Countable separating family for measures on a Polish space.

Question

Let $(E, \mathcal{A})$ be a Polish space. Let $\mathcal{M}_1$ be the space of measures $\mu$ on $( E, \mathcal{A})$ with $\mu(E) \leq 1$. A family of bounded continuous function $\mathcal{E}$ is called separating family for $\mathcal{M}_1$ iff for all $\mu, \gamma \in \mathcal{M}_1$ we have \begin{equation} \forall f \in \mathcal{E}: \int f d\mu = \int g d \gamma \quad \implies \mu = \gamma. \end{equation} Does there exist a countable separating family for $\mathcal{M}_1$?

Answer 1

Let $\{x_n\}$ be a countable dense set in E. For any $n,m \geq 1, r \in \mathbb Q$ let $f_{n,m,r}$ be a continuous function with values in $[0,1]$ such that $f_{n,m,r}=1$ on $B(x_n,r)$ and $0$ off $B(x_n,r+\frac 1 m)$. If $\int f d\mu=\int f d\nu$ for all these functions we can let $m \to \infty$ to get $\mu (B(x_n,r))=\nu (B(x_n,r))$ for all n and r.
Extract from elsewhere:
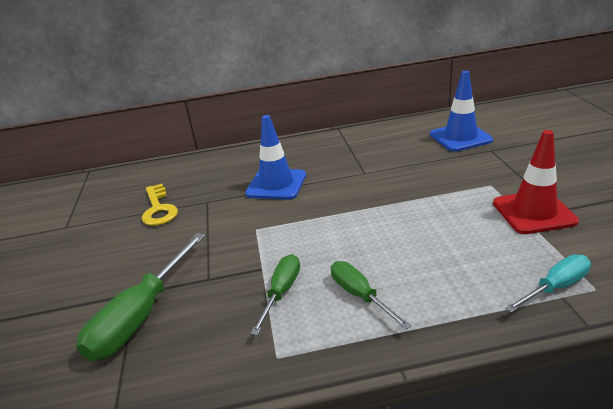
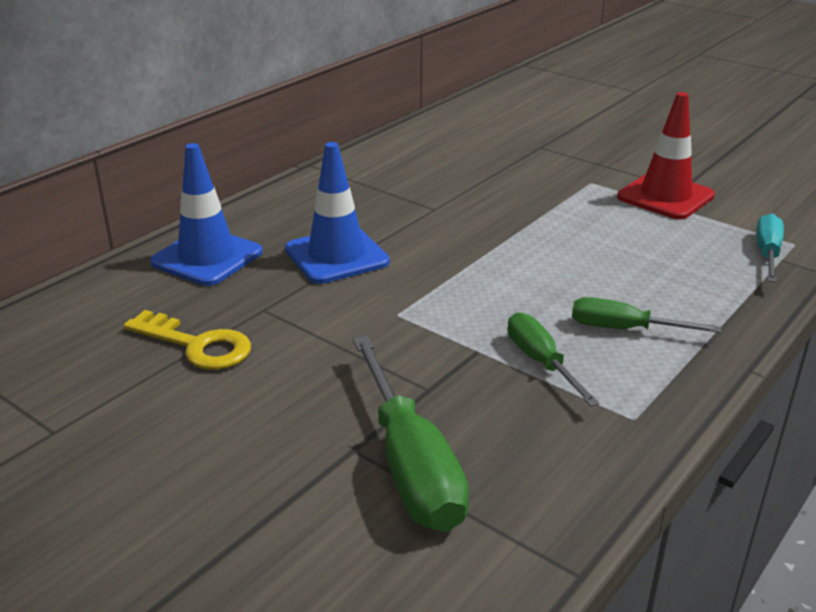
camera: 45 degrees left, 0 degrees up
(460, 137) = (488, 141): blue traffic cone -> blue traffic cone (207, 257)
If we consider all finite products of the functions just described we get another countable family and for this family $\int f d\mu=\int f d\nu$ for all these functions implies that $\mu$ and $\nu$ assign the same measure to finite intersections of the balls $B(x_n,r)$. An application of the $\pi - \lambda$ theorem should now complete the proof. [I am almost sure but not fully sure that this works :-). Let me know if you find a hole in the argument].